I remember a point and time in my life when I yearned for the attention of boys. And no, I didn’t put myself out there in any shape or form. I simply just found myself doing things differently; like altering my fashion sense by requesting popular designer clothing from my parents (I knew I wouldn’t receive), styling my hair differently, and even hanging out with girls who were well acquainted with boys. My neighborhood was full of attractive boys but the only issue with that was, those boys were all really good friends with my brothers. So you know what that means, the little sister is off limits. In other words there was no hope.
As I matured, I realized it is much better to spectate the show rather than being cast as a character starring in it. I realized that attention seekers are only star celebs who receive temporary shine and admiration. I’d like to think of them as one-hit wonders. The more I saw this, the less I wanted to participant in it. However, I was still curious about being a member and often thought “well, maybe,”what if I join them.” Unfortunately I was never bold enough to be in a guy’s face with the exceptions of my male friends and brothers. I thought it would make me feel better about myself and improve my adolescent confidence. I guess the thought of being in the same vicinity as attractive guys was just comforting and exciting.
One important lesson I’ve learned is that, among all the hype the humble ones are the real stars. Also in spite of who you are, attention will follow you when you least expect it, wherever you go. It’s easier to be you as opposed to trying to be someone else. You can’t please everyone.

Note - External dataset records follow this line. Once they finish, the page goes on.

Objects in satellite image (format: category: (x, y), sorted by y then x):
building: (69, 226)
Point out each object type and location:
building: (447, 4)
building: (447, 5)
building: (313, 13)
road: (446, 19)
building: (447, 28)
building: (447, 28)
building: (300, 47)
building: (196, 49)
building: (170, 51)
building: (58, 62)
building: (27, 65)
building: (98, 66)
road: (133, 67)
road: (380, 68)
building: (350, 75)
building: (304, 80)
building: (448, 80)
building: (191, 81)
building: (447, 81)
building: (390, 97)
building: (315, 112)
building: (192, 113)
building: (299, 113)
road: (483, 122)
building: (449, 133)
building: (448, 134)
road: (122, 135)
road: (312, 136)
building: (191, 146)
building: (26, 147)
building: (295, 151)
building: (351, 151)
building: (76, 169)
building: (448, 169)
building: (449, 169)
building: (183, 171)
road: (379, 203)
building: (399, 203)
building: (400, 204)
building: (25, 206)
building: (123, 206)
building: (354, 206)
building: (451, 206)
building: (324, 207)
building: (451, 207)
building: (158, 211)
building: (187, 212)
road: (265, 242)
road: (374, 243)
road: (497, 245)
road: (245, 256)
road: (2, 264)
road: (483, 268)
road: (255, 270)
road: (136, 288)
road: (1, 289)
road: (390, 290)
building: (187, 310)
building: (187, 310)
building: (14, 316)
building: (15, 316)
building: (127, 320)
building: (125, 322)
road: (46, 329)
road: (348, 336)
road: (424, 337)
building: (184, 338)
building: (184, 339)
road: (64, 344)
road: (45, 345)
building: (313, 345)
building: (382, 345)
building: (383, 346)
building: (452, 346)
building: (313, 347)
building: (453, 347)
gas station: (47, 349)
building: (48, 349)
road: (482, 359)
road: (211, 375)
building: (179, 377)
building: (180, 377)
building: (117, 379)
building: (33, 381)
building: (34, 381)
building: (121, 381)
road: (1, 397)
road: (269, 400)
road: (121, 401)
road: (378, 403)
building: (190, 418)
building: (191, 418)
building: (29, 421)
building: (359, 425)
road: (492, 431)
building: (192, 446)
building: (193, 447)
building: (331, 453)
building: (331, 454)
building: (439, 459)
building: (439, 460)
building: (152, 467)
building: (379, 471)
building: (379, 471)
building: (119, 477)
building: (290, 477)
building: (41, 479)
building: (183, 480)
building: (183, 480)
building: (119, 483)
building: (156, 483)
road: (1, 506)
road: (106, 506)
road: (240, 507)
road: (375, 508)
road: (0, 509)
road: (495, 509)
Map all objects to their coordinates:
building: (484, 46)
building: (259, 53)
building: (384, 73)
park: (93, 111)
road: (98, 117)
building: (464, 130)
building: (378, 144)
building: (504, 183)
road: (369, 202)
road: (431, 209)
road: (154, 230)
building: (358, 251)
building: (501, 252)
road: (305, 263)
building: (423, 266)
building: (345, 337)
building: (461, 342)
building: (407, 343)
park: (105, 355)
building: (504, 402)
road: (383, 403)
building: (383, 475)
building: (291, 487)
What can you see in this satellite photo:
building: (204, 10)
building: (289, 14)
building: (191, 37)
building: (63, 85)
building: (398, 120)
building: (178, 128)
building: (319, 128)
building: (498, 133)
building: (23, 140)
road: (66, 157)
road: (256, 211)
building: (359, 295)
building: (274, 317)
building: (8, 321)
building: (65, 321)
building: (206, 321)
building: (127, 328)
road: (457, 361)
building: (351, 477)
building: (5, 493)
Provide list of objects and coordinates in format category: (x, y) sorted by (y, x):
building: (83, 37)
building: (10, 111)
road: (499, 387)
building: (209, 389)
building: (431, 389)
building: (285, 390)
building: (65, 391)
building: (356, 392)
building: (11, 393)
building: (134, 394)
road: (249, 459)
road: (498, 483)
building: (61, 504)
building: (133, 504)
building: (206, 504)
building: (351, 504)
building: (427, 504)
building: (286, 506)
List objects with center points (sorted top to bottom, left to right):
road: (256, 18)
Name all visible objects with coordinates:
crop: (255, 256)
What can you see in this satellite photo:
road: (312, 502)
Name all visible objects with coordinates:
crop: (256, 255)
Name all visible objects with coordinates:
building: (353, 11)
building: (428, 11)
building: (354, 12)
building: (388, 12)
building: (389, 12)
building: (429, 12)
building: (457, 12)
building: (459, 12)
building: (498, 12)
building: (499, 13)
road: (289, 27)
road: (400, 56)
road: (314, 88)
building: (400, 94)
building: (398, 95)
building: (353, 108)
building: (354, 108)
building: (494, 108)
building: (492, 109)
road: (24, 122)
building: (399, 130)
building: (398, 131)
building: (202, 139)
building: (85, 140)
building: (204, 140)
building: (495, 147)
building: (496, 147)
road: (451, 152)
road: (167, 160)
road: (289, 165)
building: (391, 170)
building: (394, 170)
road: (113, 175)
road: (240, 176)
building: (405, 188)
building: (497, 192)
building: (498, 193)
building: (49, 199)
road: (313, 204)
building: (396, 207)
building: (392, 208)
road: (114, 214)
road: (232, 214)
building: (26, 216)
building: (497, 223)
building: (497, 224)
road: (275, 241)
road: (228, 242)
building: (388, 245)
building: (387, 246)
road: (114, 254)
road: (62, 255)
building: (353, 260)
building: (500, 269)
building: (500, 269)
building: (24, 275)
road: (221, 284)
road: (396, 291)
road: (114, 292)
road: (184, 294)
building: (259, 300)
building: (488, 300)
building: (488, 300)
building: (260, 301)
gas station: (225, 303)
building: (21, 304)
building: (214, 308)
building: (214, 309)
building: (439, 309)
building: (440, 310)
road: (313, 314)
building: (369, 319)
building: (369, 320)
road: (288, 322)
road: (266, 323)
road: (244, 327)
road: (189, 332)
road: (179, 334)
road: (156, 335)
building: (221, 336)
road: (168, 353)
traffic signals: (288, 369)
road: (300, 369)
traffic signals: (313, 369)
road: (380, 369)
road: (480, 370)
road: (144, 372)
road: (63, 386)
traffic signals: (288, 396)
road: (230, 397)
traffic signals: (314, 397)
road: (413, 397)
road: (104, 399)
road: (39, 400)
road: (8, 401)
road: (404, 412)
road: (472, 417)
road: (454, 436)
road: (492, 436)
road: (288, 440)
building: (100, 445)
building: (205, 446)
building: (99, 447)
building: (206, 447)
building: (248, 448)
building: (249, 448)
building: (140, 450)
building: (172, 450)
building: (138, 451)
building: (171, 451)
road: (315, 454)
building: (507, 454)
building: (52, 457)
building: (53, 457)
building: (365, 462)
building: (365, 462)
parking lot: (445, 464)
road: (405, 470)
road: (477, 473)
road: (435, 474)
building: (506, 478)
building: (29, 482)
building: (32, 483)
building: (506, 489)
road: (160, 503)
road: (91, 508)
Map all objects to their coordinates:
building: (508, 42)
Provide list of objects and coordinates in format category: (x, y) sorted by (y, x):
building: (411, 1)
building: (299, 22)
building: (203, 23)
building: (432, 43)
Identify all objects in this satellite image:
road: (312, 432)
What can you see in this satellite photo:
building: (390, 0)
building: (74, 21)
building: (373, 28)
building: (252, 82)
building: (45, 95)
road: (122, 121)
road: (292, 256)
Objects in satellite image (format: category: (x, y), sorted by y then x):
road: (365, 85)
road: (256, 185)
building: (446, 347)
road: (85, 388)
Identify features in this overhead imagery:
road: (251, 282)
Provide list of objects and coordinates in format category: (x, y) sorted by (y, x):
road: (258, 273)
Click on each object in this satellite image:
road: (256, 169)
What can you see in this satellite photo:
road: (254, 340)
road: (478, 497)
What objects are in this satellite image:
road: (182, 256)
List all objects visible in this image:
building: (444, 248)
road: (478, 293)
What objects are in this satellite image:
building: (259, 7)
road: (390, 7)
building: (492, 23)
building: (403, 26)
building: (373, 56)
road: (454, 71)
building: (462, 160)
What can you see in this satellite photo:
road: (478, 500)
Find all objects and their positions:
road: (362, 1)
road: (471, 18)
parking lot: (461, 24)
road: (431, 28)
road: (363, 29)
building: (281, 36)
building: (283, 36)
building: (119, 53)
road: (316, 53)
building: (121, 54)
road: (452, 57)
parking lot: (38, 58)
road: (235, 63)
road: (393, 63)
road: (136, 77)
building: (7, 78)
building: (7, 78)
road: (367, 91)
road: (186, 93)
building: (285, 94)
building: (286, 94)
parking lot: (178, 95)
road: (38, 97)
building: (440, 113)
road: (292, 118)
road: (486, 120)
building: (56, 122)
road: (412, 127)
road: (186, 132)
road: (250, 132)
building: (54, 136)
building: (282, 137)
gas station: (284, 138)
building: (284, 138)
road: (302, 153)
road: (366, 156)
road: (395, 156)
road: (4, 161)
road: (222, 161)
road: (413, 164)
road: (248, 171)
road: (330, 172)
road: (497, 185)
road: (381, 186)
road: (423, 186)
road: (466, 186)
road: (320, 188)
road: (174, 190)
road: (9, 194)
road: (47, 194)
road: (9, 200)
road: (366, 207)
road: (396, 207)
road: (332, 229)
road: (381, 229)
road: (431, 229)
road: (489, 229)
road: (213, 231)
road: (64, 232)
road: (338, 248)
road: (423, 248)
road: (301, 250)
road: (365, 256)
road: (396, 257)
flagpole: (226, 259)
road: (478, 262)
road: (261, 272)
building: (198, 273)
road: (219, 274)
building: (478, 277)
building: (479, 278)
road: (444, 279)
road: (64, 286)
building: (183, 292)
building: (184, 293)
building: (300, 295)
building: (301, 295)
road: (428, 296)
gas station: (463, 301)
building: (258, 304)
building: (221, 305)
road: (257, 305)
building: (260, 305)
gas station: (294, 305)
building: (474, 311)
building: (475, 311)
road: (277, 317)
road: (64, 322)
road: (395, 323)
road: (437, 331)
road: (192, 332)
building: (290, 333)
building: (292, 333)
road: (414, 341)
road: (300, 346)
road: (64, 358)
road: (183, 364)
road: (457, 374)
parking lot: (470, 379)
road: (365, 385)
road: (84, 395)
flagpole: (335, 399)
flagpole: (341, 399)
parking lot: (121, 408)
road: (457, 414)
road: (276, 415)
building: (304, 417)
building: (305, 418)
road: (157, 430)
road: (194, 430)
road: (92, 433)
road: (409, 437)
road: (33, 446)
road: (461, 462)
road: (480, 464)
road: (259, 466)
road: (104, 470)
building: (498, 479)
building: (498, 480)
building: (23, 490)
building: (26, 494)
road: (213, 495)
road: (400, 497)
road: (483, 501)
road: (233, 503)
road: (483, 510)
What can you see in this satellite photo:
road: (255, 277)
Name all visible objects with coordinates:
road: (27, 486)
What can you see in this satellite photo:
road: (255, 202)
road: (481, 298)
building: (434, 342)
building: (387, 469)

I’m beginning to accept the fact that I can’t change myself (looks or personality)for someone else because people are always going to form their own perceptions. The only right way to change is if you are doing it for yourself.
Truthfully, my life experiences, have not only revealed but taught me some of the nasty truths of male lies.
No, I don’t despise the male species, I’ve just learned to be cautious.
Nothing is wrong with being a bit feisty (from time to time) and being friendly won’t hurt either.